The input:

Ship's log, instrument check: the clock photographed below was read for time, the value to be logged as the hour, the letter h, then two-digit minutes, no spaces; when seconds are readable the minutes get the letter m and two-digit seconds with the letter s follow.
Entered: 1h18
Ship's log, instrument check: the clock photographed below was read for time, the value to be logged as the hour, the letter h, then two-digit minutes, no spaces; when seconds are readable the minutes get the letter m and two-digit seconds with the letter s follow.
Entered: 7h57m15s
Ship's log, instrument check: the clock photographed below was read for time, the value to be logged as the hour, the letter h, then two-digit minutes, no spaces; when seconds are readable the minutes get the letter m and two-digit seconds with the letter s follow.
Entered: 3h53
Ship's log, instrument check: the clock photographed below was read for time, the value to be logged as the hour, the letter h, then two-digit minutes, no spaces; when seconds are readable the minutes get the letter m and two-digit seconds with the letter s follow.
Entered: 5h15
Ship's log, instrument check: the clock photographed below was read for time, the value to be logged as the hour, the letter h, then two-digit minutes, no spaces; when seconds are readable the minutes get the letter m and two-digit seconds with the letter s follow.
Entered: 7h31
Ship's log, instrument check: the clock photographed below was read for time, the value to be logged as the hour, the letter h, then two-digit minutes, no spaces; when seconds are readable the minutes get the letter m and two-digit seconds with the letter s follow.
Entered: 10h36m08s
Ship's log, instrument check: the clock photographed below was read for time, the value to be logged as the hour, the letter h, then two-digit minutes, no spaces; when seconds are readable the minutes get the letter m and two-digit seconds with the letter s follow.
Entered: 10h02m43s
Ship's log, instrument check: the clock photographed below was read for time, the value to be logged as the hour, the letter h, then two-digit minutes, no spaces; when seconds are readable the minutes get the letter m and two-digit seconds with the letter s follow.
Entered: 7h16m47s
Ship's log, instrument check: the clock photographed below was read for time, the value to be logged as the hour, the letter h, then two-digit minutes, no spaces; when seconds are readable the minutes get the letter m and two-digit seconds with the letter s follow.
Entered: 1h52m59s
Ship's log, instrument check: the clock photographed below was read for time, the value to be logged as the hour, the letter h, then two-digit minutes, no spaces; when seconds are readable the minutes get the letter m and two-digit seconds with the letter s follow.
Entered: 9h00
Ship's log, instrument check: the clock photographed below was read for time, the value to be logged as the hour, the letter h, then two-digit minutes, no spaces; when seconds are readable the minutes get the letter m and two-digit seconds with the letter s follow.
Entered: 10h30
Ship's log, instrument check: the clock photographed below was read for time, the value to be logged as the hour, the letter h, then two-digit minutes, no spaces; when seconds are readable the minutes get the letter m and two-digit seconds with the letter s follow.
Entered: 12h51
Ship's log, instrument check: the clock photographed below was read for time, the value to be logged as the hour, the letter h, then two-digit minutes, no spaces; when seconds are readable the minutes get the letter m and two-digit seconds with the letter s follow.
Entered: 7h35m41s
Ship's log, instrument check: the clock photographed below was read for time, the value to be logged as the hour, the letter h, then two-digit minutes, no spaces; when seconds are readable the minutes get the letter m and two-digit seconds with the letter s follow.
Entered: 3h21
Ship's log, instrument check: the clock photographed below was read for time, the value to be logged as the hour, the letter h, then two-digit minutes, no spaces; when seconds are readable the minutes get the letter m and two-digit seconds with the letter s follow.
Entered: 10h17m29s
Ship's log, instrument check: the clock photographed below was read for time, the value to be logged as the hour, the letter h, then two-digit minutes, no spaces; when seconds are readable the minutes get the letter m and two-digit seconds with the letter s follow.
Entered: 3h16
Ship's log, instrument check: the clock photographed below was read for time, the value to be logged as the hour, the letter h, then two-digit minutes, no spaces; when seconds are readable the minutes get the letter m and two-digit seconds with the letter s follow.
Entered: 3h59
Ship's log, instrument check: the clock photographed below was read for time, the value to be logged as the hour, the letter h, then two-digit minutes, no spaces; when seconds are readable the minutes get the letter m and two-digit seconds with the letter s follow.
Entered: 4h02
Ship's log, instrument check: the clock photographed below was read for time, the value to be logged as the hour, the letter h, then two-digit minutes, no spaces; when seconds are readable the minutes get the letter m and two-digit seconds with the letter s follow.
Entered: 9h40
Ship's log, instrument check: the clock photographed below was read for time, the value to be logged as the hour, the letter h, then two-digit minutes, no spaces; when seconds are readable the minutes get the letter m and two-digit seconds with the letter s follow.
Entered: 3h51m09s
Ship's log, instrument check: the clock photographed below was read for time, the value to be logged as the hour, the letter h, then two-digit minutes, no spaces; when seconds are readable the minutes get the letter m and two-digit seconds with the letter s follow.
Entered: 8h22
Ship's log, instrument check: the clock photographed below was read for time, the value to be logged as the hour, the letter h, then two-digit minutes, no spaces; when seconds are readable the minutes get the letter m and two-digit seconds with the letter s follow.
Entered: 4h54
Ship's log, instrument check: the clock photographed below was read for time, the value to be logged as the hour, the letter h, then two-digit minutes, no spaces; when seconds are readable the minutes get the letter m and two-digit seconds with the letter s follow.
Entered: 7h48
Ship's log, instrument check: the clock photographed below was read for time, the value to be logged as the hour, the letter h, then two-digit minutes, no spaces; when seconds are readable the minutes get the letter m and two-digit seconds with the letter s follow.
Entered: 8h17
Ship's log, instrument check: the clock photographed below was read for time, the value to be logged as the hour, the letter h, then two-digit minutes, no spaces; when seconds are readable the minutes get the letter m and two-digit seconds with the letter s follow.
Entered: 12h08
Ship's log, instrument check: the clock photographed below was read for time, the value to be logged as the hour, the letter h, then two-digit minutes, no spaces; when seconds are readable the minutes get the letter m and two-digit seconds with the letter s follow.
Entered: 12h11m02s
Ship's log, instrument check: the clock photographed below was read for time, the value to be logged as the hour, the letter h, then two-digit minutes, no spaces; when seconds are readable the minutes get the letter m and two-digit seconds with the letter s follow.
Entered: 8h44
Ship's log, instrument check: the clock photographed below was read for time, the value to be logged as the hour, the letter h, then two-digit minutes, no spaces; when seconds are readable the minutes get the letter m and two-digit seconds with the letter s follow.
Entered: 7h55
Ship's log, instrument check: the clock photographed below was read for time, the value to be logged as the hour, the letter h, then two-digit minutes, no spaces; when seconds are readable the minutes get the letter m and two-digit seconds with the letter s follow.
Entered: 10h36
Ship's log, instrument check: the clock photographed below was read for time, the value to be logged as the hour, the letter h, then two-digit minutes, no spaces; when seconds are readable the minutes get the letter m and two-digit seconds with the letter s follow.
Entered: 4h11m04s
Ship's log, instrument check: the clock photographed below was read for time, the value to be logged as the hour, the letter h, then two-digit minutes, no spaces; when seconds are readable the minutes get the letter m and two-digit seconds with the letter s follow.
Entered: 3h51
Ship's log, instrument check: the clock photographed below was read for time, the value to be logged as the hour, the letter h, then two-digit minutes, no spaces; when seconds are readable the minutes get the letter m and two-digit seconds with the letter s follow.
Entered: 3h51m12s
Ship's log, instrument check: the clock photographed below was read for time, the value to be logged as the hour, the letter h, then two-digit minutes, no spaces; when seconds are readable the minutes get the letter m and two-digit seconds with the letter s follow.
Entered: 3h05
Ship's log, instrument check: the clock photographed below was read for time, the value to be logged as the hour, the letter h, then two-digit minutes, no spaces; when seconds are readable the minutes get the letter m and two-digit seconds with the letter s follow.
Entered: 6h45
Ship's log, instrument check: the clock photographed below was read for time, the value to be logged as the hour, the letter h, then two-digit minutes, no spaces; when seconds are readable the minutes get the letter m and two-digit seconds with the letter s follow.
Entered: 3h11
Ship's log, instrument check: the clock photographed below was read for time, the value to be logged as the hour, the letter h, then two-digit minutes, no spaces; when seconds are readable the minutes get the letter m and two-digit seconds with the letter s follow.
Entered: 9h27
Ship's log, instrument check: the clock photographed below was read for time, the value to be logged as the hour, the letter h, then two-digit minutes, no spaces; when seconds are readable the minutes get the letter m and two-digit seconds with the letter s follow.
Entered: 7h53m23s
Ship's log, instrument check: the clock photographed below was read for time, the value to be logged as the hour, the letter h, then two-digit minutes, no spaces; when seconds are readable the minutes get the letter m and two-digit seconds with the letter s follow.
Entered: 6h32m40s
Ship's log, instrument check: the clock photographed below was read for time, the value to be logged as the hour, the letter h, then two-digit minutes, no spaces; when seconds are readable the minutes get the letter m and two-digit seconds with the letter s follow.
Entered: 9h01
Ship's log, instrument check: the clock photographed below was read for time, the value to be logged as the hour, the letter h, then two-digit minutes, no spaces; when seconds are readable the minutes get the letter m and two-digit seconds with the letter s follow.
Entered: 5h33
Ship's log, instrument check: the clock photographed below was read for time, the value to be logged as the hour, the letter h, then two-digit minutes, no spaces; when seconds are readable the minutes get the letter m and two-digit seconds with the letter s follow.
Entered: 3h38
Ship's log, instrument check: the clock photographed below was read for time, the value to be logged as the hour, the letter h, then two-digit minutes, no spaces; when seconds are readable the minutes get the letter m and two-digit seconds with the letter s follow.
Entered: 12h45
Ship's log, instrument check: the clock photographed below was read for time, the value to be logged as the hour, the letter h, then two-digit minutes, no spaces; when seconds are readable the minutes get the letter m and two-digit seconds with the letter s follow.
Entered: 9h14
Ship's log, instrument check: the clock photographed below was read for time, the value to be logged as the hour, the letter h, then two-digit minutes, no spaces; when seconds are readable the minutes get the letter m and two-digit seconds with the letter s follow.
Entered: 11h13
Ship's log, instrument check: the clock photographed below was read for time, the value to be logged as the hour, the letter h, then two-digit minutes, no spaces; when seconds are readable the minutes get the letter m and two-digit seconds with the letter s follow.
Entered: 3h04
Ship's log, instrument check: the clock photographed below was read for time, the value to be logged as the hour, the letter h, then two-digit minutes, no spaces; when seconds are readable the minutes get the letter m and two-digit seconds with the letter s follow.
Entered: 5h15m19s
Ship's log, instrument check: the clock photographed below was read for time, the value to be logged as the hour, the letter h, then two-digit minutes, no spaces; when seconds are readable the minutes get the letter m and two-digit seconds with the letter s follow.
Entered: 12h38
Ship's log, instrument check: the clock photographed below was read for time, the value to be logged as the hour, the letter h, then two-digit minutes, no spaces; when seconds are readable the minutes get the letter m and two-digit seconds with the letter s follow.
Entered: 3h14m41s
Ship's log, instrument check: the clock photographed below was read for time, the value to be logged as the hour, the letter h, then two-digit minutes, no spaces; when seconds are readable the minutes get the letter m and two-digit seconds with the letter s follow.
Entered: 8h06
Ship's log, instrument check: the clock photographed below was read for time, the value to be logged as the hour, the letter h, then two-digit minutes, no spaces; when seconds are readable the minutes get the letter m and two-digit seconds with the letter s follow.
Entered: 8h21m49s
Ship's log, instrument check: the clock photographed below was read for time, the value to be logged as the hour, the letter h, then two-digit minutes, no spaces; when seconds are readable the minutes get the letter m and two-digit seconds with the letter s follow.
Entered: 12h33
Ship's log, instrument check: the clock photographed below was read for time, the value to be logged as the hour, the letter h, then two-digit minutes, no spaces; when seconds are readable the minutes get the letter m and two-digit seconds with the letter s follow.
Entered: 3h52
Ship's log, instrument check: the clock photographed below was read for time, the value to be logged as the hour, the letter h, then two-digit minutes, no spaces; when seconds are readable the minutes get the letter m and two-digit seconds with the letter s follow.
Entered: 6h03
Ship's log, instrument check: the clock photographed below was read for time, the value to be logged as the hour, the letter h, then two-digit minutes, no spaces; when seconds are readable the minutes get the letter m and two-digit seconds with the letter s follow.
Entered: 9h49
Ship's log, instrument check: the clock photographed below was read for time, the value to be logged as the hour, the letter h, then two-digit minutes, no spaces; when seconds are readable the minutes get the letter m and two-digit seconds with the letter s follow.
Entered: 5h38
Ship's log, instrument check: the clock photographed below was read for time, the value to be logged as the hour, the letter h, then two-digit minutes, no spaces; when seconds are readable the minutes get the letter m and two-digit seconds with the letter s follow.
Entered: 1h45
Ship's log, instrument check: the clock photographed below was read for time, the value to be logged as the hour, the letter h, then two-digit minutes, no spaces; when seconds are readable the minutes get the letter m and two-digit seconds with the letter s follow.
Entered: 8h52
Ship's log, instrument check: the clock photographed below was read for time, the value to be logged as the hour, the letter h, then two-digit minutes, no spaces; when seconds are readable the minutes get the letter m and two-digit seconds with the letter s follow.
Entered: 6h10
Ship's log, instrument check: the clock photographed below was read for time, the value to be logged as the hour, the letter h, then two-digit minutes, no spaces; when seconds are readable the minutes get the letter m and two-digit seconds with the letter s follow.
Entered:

Exercise directions:
Give the stretch of the rows above from the start through the line containing "Entered: 10h36m08s" as a Markdown table with the columns Number and Line, numbering each line and leaving out blank lines.

Exercise result:
| Number | Line |
|---|---|
| 1 | Ship's log, instrument check: the clock photographed below was read for time, the value to be logged as the hour, the letter h, then two-digit minutes, no spaces; when seconds are readable the minutes get the letter m and two-digit seconds with the letter s follow. |
| 2 | Entered: 1h18 |
| 3 | Ship's log, instrument check: the clock photographed below was read for time, the value to be logged as the hour, the letter h, then two-digit minutes, no spaces; when seconds are readable the minutes get the letter m and two-digit seconds with the letter s follow. |
| 4 | Entered: 7h57m15s |
| 5 | Ship's log, instrument check: the clock photographed below was read for time, the value to be logged as the hour, the letter h, then two-digit minutes, no spaces; when seconds are readable the minutes get the letter m and two-digit seconds with the letter s follow. |
| 6 | Entered: 3h53 |
| 7 | Ship's log, instrument check: the clock photographed below was read for time, the value to be logged as the hour, the letter h, then two-digit minutes, no spaces; when seconds are readable the minutes get the letter m and two-digit seconds with the letter s follow. |
| 8 | Entered: 5h15 |
| 9 | Ship's log, instrument check: the clock photographed below was read for time, the value to be logged as the hour, the letter h, then two-digit minutes, no spaces; when seconds are readable the minutes get the letter m and two-digit seconds with the letter s follow. |
| 10 | Entered: 7h31 |
| 11 | Ship's log, instrument check: the clock photographed below was read for time, the value to be logged as the hour, the letter h, then two-digit minutes, no spaces; when seconds are readable the minutes get the letter m and two-digit seconds with the letter s follow. |
| 12 | Entered: 10h36m08s |